EXTRAIT =
ENTRETIEN AVEC YANNICK HAENEL

Publié le 06/10/2022

 

Écrivain né à Rennes, Yannick Haenel est artiste associé au TNB. De septembre à décembre 2020, il a suivi le procès des attentats de janvier 2015. Il a écrit une chronique quotidienne sur le site du journal Charlie Hebdo. Puis un récit, Notre solitude, paru aux éditions Les Échappés. Ce récit est lu au TNB par la comédienne Marie-Sophie Ferdane. 

Y-a-t-il pour vous un avant et un après l’écriture de vos chroniques et de ce récit ?

Le suivi de ce procès et son écriture pendant 3 mois m’ont changé. D’une part, il y a l’intensité de ce qui s’est joué chaque jour, les prises de parole des survivant·es et des témoins. Elles m’ont bouleversé et acculé à une responsabilité : être, à mon tour, un témoin de témoins. Je devais donc trouver une écriture qui soit au plus près et au plus juste de ce qui se déroulait durant les audiences. Il me fallait sauver des paroles qui n’étaient ni enregistrées ni filmées, mais juste notées à la va-vite. J’étais pris dans l’urgence et la responsabilité de dire juste et de tout dire. Cette double exigence m’a renvoyé à l’essence même de la littérature, à ce qu’elle a de plus beau et de plus impossible.

CONSIGNE =
Écrivez la suite de l'entretien avec Yannick Haenel, en reprenant juste après la dernière phrase de sa réponse.

DONNÉES FOURNIES =
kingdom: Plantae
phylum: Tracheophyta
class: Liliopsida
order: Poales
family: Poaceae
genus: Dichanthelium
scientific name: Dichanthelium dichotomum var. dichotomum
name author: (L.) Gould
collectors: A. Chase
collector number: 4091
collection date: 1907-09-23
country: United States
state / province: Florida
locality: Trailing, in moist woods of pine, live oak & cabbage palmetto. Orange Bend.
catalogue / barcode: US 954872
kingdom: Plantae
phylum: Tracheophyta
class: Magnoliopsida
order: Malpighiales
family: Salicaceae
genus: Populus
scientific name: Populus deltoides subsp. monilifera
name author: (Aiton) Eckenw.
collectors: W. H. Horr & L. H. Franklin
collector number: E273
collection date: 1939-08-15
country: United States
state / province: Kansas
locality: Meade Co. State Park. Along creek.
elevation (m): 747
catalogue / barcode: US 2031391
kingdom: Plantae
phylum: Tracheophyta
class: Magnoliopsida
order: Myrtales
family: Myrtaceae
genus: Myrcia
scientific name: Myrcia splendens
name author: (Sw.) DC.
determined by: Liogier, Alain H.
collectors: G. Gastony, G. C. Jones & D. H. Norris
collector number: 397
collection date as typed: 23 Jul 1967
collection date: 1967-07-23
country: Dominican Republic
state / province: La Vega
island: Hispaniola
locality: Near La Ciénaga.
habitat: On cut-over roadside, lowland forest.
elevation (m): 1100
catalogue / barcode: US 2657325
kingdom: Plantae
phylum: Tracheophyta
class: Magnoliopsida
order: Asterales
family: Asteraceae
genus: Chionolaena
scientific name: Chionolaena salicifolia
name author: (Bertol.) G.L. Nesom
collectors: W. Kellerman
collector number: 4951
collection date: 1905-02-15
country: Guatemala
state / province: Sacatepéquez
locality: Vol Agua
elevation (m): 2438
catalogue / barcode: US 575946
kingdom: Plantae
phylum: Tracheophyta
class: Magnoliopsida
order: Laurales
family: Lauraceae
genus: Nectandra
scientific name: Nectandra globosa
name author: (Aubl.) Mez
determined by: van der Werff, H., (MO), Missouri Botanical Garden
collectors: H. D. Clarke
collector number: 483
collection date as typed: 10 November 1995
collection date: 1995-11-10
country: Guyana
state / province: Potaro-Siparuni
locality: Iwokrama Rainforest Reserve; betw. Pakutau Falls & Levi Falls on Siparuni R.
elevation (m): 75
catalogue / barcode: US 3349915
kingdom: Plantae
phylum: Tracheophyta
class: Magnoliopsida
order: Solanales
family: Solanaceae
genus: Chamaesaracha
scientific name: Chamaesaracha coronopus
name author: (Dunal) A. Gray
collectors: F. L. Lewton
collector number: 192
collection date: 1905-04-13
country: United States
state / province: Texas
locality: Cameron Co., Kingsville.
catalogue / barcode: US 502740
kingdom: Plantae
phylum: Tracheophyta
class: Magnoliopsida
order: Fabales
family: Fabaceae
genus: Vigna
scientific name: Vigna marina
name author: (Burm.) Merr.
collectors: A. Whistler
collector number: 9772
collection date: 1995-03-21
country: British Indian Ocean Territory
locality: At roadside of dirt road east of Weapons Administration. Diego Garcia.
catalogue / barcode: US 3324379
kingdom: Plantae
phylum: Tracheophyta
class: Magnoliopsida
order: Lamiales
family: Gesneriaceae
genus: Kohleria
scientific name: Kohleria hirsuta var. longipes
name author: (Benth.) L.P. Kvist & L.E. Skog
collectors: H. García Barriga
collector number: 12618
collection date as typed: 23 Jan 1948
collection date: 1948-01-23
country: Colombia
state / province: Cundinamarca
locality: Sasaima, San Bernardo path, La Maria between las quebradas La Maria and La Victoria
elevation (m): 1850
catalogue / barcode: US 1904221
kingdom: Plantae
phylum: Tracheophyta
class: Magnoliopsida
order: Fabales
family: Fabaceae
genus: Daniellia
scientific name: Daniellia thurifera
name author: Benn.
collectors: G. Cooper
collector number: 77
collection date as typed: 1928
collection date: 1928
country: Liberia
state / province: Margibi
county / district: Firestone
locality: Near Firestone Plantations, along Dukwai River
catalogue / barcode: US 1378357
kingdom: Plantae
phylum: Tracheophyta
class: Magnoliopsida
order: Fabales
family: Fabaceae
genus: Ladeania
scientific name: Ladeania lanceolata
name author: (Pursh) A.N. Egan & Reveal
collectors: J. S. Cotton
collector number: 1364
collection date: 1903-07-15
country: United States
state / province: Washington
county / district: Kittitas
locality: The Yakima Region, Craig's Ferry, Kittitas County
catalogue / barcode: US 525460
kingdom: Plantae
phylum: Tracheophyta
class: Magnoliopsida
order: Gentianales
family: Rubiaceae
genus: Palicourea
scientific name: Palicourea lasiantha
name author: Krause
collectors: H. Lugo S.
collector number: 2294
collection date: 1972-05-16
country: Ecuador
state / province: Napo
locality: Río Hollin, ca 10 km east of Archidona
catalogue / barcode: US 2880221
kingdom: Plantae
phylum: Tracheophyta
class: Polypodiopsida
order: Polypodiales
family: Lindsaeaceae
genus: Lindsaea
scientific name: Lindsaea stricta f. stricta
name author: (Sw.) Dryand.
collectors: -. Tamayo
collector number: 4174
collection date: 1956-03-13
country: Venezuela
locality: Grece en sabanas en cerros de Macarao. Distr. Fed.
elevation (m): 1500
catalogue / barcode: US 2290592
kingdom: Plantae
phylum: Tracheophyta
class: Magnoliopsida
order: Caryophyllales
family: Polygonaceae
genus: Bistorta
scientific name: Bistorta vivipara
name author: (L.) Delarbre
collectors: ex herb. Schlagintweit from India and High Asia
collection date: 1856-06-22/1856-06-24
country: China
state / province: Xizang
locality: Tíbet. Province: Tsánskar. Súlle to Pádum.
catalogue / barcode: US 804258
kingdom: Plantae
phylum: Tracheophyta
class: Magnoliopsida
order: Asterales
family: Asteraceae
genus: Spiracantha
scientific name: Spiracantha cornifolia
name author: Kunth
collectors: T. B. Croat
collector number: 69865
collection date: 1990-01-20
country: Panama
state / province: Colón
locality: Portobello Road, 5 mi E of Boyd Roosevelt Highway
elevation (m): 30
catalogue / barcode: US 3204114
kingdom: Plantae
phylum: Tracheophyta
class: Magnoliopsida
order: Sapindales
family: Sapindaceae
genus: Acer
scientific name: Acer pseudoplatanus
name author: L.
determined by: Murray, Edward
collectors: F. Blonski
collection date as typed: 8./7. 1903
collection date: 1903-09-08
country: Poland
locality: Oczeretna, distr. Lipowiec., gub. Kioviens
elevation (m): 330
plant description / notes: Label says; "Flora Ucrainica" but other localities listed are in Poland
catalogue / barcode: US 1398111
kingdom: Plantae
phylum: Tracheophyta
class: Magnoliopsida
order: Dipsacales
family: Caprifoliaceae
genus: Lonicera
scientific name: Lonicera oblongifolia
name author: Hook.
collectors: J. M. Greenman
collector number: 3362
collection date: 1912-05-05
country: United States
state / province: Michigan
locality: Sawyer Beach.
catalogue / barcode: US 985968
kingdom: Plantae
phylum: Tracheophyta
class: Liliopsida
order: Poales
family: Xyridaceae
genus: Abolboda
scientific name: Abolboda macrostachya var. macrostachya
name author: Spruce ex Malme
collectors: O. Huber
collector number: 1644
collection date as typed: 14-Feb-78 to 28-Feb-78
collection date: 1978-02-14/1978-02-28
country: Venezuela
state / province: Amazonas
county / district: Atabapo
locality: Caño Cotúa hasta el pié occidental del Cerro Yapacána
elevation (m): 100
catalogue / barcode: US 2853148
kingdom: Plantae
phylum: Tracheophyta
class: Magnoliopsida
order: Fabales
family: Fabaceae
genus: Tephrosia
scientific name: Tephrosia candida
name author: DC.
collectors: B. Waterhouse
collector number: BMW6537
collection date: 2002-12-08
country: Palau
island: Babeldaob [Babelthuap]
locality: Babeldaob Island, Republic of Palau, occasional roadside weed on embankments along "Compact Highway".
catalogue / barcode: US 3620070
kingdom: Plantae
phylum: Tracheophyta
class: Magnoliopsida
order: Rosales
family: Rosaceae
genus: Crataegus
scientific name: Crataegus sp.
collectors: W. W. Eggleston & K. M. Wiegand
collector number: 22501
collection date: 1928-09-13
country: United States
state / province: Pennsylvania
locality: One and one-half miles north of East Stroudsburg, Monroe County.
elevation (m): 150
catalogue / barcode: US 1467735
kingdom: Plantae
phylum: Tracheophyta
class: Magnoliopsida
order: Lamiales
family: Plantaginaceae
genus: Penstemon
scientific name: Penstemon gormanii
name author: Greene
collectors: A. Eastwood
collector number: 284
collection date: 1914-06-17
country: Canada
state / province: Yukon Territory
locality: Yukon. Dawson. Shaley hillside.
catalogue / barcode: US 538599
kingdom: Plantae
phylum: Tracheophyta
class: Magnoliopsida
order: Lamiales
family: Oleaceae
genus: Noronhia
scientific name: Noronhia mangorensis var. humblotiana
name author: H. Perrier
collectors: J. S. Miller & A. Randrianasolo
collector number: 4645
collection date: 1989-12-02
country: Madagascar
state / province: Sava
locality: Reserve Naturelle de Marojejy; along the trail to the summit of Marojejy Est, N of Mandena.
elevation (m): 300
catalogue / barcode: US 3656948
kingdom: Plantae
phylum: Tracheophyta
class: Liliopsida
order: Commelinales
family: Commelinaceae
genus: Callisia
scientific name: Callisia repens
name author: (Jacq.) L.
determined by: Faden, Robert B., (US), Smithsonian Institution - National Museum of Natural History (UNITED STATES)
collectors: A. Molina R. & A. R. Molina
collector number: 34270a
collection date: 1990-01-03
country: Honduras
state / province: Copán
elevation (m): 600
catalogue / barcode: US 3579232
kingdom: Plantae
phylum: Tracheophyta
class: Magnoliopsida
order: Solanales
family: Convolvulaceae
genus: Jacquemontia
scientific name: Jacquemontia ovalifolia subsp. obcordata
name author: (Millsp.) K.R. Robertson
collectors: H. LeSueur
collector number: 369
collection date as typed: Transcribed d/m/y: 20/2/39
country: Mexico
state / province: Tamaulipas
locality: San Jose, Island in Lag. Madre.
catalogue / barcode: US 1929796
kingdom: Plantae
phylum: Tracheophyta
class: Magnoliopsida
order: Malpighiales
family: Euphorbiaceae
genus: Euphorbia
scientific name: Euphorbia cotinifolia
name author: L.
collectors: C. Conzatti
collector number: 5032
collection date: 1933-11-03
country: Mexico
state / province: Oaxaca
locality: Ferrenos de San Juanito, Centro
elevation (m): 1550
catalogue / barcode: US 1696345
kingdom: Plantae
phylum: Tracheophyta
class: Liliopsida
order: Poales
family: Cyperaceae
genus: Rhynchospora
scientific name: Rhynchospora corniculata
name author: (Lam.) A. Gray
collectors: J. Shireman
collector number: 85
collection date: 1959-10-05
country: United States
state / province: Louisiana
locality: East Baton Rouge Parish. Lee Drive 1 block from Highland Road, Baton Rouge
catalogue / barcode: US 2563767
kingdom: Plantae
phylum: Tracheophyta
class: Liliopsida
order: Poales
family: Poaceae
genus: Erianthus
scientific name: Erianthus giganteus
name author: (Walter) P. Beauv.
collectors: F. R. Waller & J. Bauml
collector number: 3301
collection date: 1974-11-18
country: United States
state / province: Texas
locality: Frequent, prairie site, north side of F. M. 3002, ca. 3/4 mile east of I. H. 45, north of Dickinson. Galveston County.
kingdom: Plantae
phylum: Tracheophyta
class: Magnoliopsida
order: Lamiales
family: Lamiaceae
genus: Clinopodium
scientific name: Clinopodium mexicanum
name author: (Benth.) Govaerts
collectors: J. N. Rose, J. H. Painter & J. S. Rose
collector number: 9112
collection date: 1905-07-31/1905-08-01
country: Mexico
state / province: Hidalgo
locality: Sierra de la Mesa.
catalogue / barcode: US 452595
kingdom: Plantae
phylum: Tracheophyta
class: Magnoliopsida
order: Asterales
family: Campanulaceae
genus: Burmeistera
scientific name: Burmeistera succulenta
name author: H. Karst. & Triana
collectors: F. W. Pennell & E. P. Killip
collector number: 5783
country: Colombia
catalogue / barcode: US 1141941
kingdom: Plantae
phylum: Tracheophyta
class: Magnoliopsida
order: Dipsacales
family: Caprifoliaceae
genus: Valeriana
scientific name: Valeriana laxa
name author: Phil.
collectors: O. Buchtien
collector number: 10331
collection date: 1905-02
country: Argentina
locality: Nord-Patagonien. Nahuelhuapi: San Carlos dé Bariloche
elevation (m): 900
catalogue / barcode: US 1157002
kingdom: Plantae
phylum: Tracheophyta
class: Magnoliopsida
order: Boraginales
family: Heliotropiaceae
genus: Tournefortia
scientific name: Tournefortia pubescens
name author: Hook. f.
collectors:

RÉSULTAT DE L'EXERCICE =
 

 

Comment avez-vous écrit ?

« C’était un face à face avec l’humanité. Jamais je n’avais été aussi près des abîmes »

L’écriture ne s’arrêtait jamais. Il pouvait y avoir 10 heures de débat dans la journée. Mon texte devait être livré le matin tôt à Charlie Hebdo. Il n’était pas question d’en différer l’envoi. Cette impossibilité de remettre à plus tard m’a accordé à une vitesse dramatique de l’écriture. Assez vite, j’ai créé un rituel. Au sortir du procès, j’étais épuisé. J’ai donc décidé d’écrire à 4 heures du matin, 1, 2 ou 15 pages, chaque jour, et ce pendant 3 heures. Cette expérience – écrire et être à la hauteur de l’innommable, le crime, la mort et la survivance –, m’a recentré sur l’essentiel. J’ai écrit au scalpel. Je ne me suis plus raconté d’histoire. C’était un face à face avec l’humanité. Jamais je n’avais été aussi près des abîmes. Les survivant·es de l’Hyper Cacher de Vincennes et de Charlie Hebdo m’ont marqué à jamais. Arriver à redire ce qu’ils disaient, articuler leurs mots à de grandes questions philosophiques : tel était mon objet.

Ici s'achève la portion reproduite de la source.